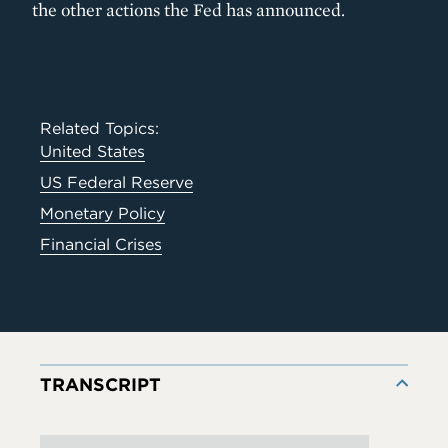
the other actions the Fed has announced.
Related Topics:
United States
US Federal Reserve
Monetary Policy
Financial Crises
TRANSCRIPT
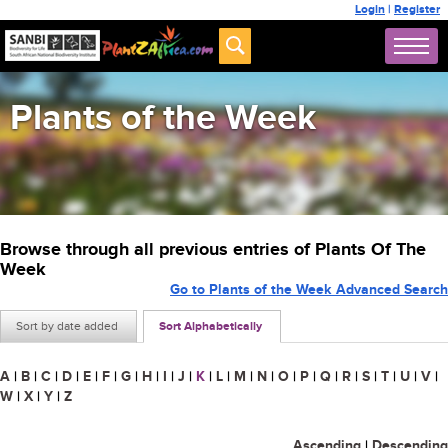
Login
|
Register
Plants of the Week
Browse through all previous entries of Plants Of The
Week
Go to Plants of the Week Advanced Search
Sort by date added
Sort Alphabetically
A
|
B
|
C
|
D
|
E
|
F
|
G
|
H
|
I
|
J
|
K
|
L
|
M
|
N
|
O
|
P
|
Q
|
R
|
S
|
T
|
U
|
V
|
W
|
X
|
Y
|
Z
Ascending
|
Descending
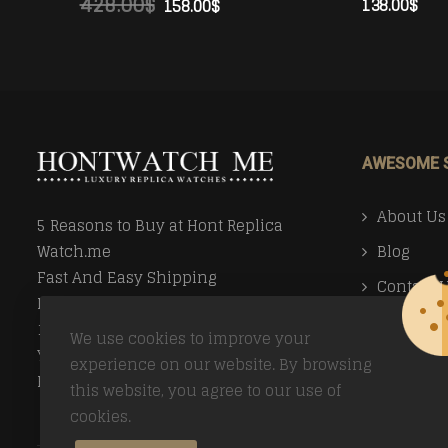
428.00
$
138.00
$
158.00
$
ADD TO CART
ADD TO CART
AWESOME 
About Us
5 Reasons to Buy at Hont Replica
Blog
Watch.me
Fast And Easy Shipping
Contact 
Money Back Guarantee
Faq
100% Secure Ordering
We use cookies to improve your
Your Privacy Valued
Payment
experience on our website. By browsing
Easy Returns
this website, you agree to our use of
Return Po
cookies.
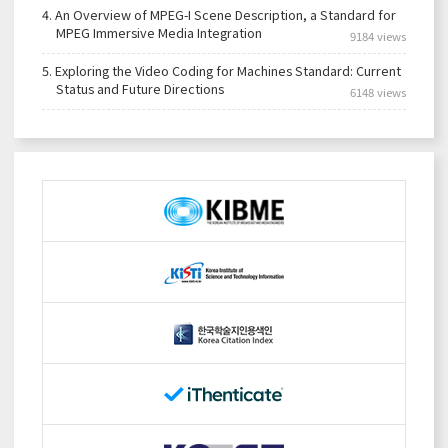
4.
An Overview of MPEG-I Scene Description, a Standard for
MPEG Immersive Media Integration
9184 views
5.
Exploring the Video Coding for Machines Standard: Current
Status and Future Directions
6148 views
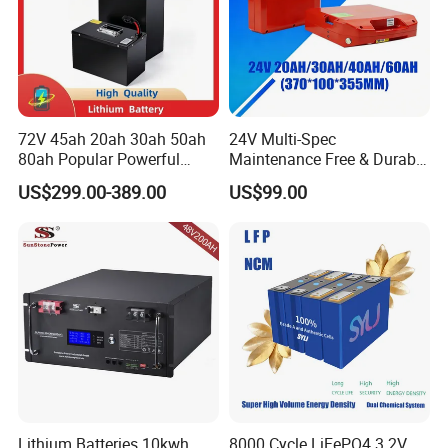
72V 45ah 20ah 30ah 50ah
24V Multi-Spec
80ah Popular Powerful
Maintenance Free & Durable
Lithium Battery Pack E-
Lithium Battery Compatible
US$299.00-389.00
US$99.00
Motorcycle Lithium-Ion
with Heli Cbd15j-Li-S Pallet
Battery 20/30/45/80ah
Truck
LiFePO4 Battery
Lithium Batteries 10kwh
8000 Cycle LiFePO4 3.2V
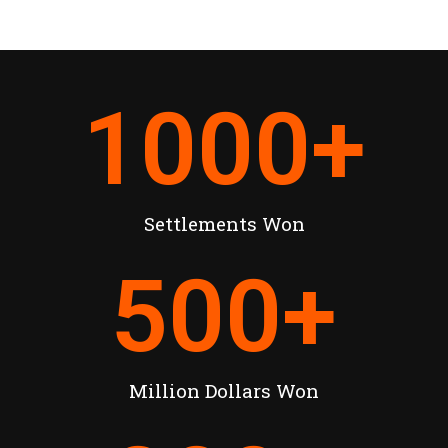
1000
+
Settlements Won
500
+
Million Dollars Won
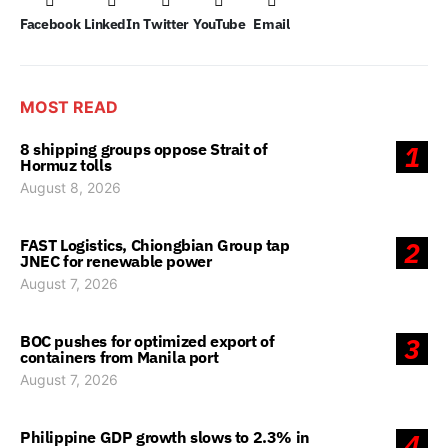
Facebook
LinkedIn
Twitter
YouTube
Email
MOST READ
8 shipping groups oppose Strait of
1
Hormuz tolls
August 8, 2026
FAST Logistics, Chiongbian Group tap
2
JNEC for renewable power
August 7, 2026
BOC pushes for optimized export of
3
containers from Manila port
August 7, 2026
Philippine GDP growth slows to 2.3% in
4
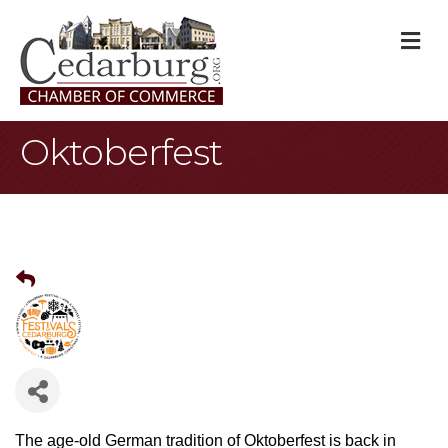
M
Oktoberfest
The age-old German tradition of Oktoberfest is back in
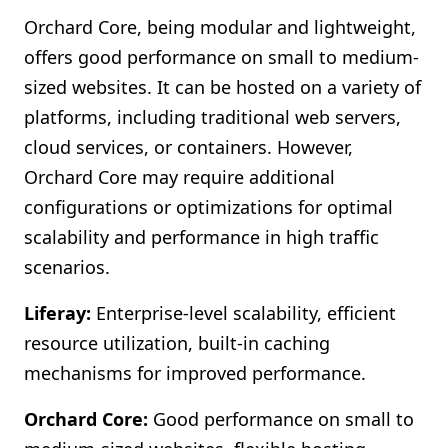
Orchard Core, being modular and lightweight,
offers good performance on small to medium-
sized websites. It can be hosted on a variety of
platforms, including traditional web servers,
cloud services, or containers. However,
Orchard Core may require additional
configurations or optimizations for optimal
scalability and performance in high traffic
scenarios.
Liferay:
Enterprise-level scalability, efficient
resource utilization, built-in caching
mechanisms for improved performance.
Orchard Core:
Good performance on small to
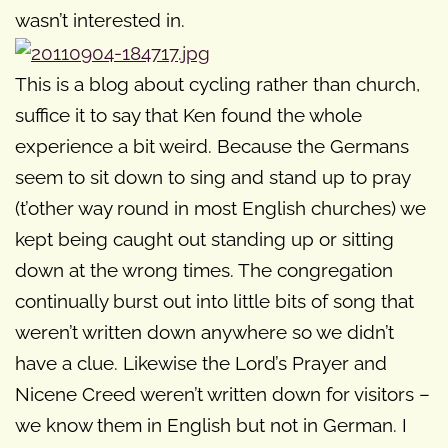
wasn’t interested in.
This is a blog about cycling rather than church,
suffice it to say that Ken found the whole
experience a bit weird. Because the Germans
seem to sit down to sing and stand up to pray
(t’other way round in most English churches) we
kept being caught out standing up or sitting
down at the wrong times. The congregation
continually burst out into little bits of song that
weren’t written down anywhere so we didn’t
have a clue. Likewise the Lord’s Prayer and
Nicene Creed weren’t written down for visitors –
we know them in English but not in German. I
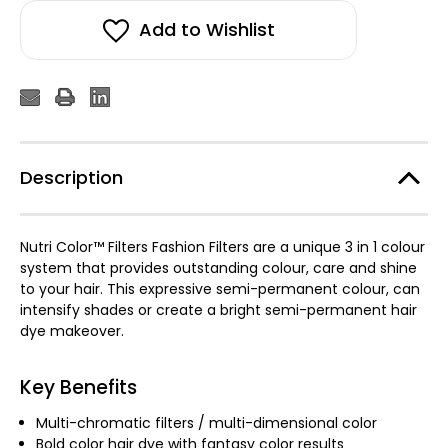
Add to Wishlist
Description
Nutri Color™ Filters Fashion Filters are a unique 3 in 1 colour
system that provides outstanding colour, care and shine
to your hair. This expressive semi-permanent colour, can
intensify shades or create a bright semi-permanent hair
dye makeover.
Key Benefits
Multi-chromatic filters / multi-dimensional color
Bold color hair dye with fantasy color results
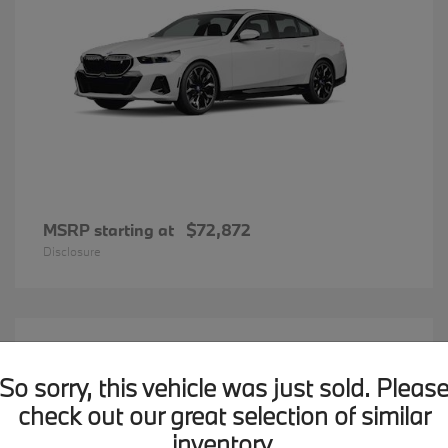
MSRP starting at
$72,872
Disclosure
20
BMW X7
Available
So sorry, this vehicle was just sold. Pleas
check out our great selection of similar
inventory.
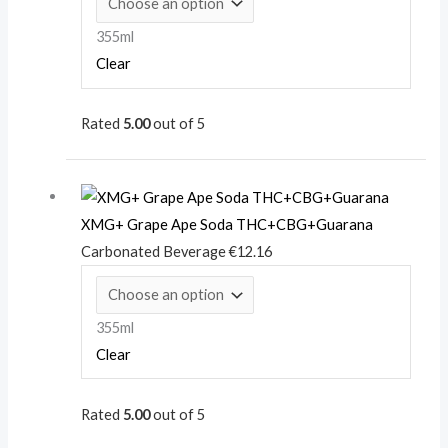
355ml
Clear
Rated
5.00
out of 5
XMG+ Grape Ape Soda THC+CBG+Guarana
Carbonated Beverage
€
12.16
355ml
Clear
Rated
5.00
out of 5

What this task involves: The lines to copy exactly start with the line above that has "system that provides" and go on through the line that has "check out our great selection of similar"; please include both, add nothing else, and omit the pictures.

Exercise response:
system that provides outstanding colour, care and shine
to your hair. This expressive semi-permanent colour, can
intensify shades or create a bright semi-permanent hair
dye makeover.
Key Benefits
Multi-chromatic filters / multi-dimensional color
Bold color hair dye with fantasy color results
MSRP starting at
$72,872
Disclosure
20
BMW X7
Available
So sorry, this vehicle was just sold. Pleas
check out our great selection of similar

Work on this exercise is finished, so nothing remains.